→ **Texto proporcionado**:
La época de esplendor del califato abasí, entre los siglos VIII y IX, supuso el apogeo del Islam árabe. La fabulosa corte del caliga Harúmal-Raschid en Bagdad parecía sacada de los cuentos de Las mil y una noches. Pero a lo largo del siglo X, la descomposición interna y los ataques exteriores condujeron a una decadencia que, entre otras cosas, permitió el establecimiento de los cruzados en Tierra Santa.

→ **Preguntas para responder**:
1. Según el texto proporcionado, ¿entre qué siglos se sitúa la época de esplendor del califato abasí?
2. Traduce al inglés esta oración del texto proporcionado: "La época de esplendor del califato abasí, entre los siglos VIII y IX, supuso el apogeo del Islam árabe."

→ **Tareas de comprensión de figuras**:
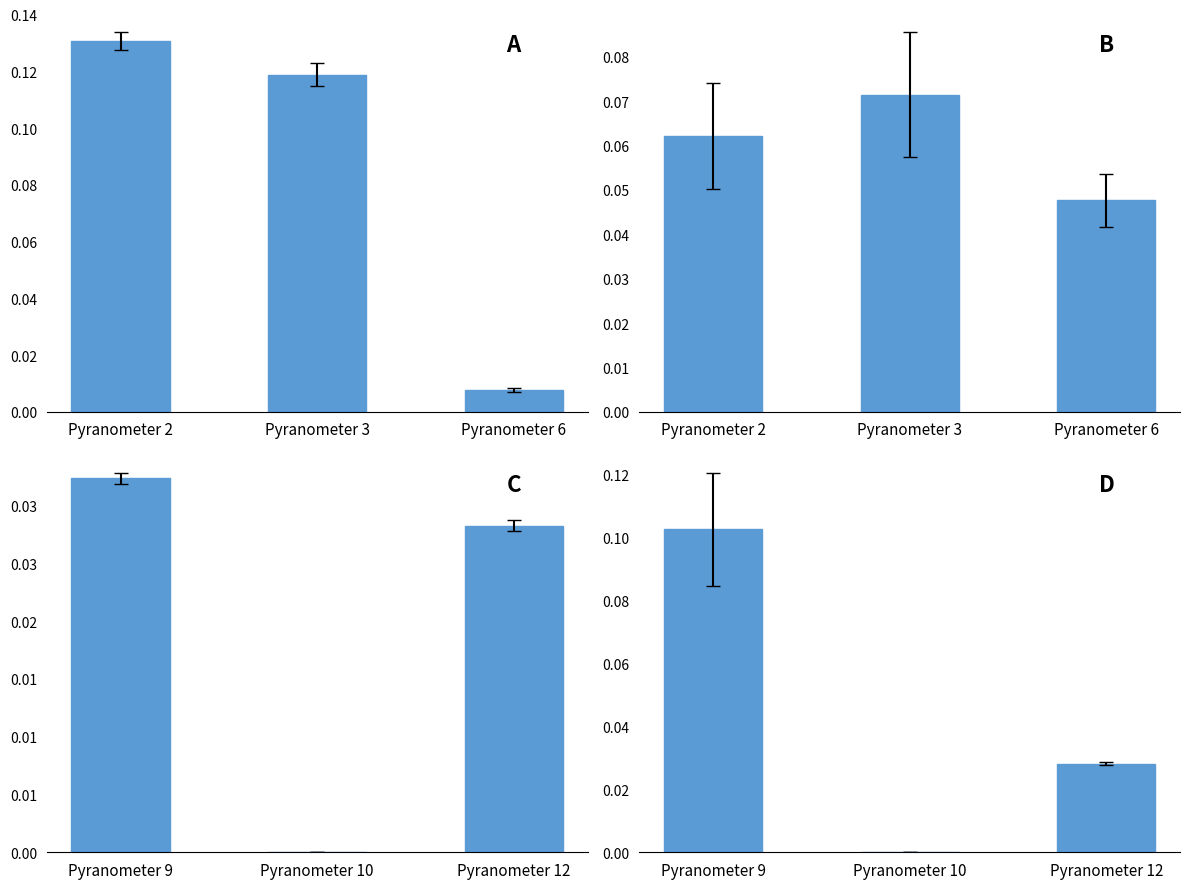

At which category is the sum across all series the highest?

Pyranometer 9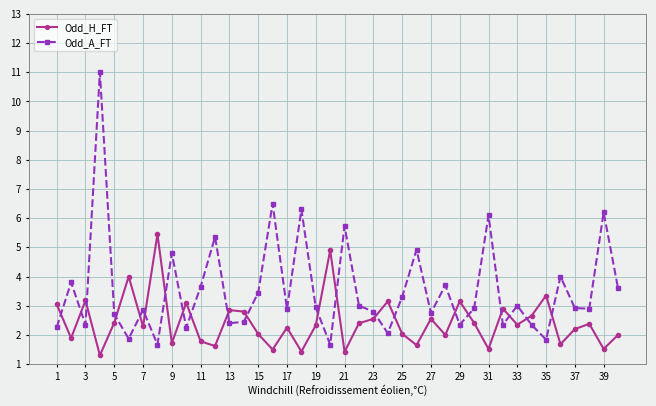

What is the average value of the Odd_A_FT series?

3.5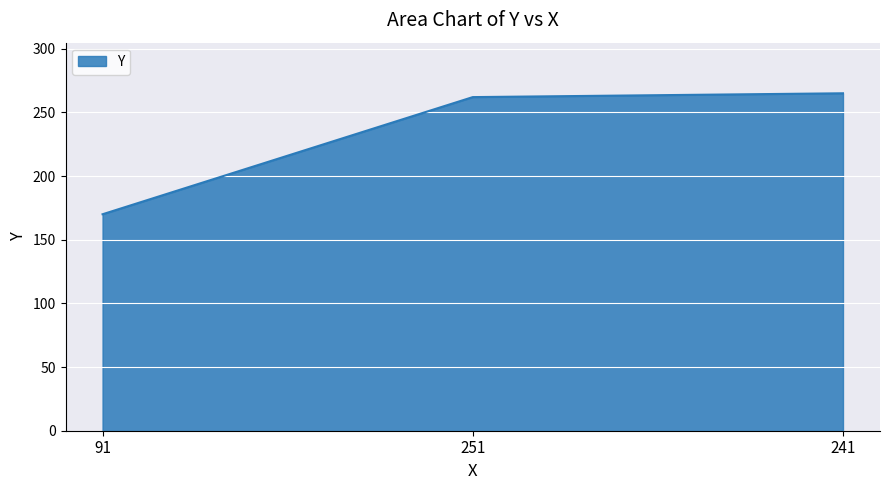

Rank the categories by value from highest to lowest.

241, 251, 91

→ **Ejercicio resuelto**:
1. Entre los siglos VIII y IX.

2. The golden age of the Abbasid Caliphate, between the eighth and ninth centuries, marked the height of Arab Islam.